I’d had enough of beige. I was so tired of the color I was going to eliminate it entirely from my life. Possibly forever. So, now all of those objects in my life have been transformed. No more beige. (Well, for budget purposes the tile in the kitchen remains a creamy soft “beige”, but it works with the charming budget kitchen remodel.)
The transformation actually took place some time ago. All of the walls in my little townhouse got painted a lovely off-white. The carpet was replaced with hardwood flooring: bleached oak. The new sofa, which I designed and had made, is still neutral, but it’s a terrific cocoa color. The appliances were replaced with white ones to blend with the new off-white cabinetry color and to avoid a lot of contrast in this very small space. Even the new car was white. (OK, I do like white a lot. Off-white works well in small a space and it’s a great backdrop for color in art and accents.)
Life got so much better.
Now, don’t get me wrong, for some folks, and for some interiors, beige can be a beautiful approach. It’s one of the many neutral colors to chose from.
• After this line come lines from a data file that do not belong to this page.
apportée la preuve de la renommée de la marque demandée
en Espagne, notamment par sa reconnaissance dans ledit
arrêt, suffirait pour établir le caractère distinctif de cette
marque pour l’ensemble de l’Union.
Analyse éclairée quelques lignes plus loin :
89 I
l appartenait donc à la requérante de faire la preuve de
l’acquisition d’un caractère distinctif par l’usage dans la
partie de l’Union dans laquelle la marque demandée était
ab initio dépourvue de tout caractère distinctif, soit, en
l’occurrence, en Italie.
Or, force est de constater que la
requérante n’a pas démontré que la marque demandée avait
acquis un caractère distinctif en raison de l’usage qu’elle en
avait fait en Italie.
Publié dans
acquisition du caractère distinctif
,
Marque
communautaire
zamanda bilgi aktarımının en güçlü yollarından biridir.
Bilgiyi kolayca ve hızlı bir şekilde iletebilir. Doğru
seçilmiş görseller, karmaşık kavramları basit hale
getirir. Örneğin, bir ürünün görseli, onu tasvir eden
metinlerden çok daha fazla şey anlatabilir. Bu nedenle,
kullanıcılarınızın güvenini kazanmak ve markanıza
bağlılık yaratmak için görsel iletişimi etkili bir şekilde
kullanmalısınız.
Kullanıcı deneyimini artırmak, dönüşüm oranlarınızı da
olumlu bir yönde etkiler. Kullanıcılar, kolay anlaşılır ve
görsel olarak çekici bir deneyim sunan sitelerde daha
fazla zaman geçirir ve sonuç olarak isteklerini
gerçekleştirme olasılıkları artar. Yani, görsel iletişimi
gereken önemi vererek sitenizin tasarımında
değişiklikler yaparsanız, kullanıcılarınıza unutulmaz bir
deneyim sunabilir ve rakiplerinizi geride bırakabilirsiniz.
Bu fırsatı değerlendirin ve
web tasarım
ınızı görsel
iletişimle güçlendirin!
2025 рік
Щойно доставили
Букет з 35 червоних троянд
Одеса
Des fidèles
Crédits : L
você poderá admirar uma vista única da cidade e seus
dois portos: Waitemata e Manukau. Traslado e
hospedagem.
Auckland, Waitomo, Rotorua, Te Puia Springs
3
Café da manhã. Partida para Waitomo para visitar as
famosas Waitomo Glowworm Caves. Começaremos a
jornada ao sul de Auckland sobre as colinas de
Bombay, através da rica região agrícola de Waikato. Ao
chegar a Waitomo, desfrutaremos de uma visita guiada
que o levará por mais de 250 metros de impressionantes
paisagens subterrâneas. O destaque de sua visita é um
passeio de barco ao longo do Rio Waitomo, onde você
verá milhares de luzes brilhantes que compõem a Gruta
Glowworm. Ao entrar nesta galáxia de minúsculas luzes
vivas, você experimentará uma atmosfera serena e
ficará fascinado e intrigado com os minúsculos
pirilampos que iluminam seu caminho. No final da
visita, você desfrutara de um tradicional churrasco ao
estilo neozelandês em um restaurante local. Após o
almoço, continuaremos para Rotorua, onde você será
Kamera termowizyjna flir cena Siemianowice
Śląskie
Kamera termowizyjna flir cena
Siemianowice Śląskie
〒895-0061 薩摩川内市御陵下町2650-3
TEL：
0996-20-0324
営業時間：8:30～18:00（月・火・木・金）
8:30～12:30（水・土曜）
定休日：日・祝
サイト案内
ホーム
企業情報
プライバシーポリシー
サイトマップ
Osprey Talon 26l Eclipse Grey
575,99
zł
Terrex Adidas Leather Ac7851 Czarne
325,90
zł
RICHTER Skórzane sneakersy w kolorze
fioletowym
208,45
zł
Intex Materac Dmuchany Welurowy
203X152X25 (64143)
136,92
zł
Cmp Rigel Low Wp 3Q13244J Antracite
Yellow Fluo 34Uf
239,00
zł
And, it’s not that I dislike beige; I’m just not going to live with a lot it.
Just What is Beige, anyway?
We hear the color name so frequently. So, what do we mean by “beige”?
Here are some dictionary definitions: One dictionary describes beige thus: “a light grayish brown”. Another has it defined as 1. “a soft wool fabric, formerly undyed and unbleached” and 2. “its characteristic sandy color; grayish tan.”
Well, there are a many, many light tan colors that get called “beige” that are other than “grayish tan”. Clearly, “beige” is a color descriptive word that has become firmly established in the lexicon of color words, along with the basic color words: red, yellow, blue, green, violet and orange. And, even basic color words, such as “red”, describe a range of closely related hues.
So, using the word “beige” to describe a range of neutral colors that are basically light tan is useful for communication. (But, one has to admit, “beige” does often get implicated as, well, less than interesting.)
In mixing artists paints, beige colors are arrived at by taking brown, or brownish-gray, or yellowish-brown tones, or orange-brown tones, and adding a lot of white. So, some beige colors have grayish undertones; some have yellowish undertones; some rosy undertones. Here are some words that are also used to describe those resulting colors: sand, camel, straw, limestone, linen.
Linen. Now that’s a beige tone I’ve always found very appealing. And, natural linen does tend to have grayish undertones. But I’ve never thought of linen as “beige”. I’ve always just thought of it as “linen”. With its wonderful texture and variations, it just needs its own color name: linen. “Beige” just sounds too bland and boring.
To Be Fair…The Many Looks of Beige
To be fair to beige, here are some not bland and non-boring rooms that employ beige wonderfully:
This room, a blending of rustic and luxurious, was designed by Barry Dixon. Beige and blue are a terrific color combination.
In this room the light beige walls and wide roman shade are a beige with yellowish undertones. The black and white accents add interest and variety. Designer: Eric Cohler. Photographer: Colleen Duffley. Image source: Traditional Home.
This mountain style room from Architectural Digest uses beige furniture and a beige carpet to pick up the beige tones in the stone features of the room. Designers: Cullman & Kravix.
Designer Amy Lau uses a variety of beige tones in the crisply defined room above.
The all beige and cream bedroom by interior designer Suzanne Kasler relies on pattern and texture for variety and interest. Beige does create a restful space. Photographer: Thibault Jeanson. Image source: Veranda Magazine.
Giving Beige Its Due
We have to give the word “beige” credit for its usefulness as a name to hang on that range of light tan colors that might otherwise be nameless. And, beige tones are easily used to create natural and relaxing interior spaces.
So, I can feel better about beige. But, for my space, I’m sticking to other options right now.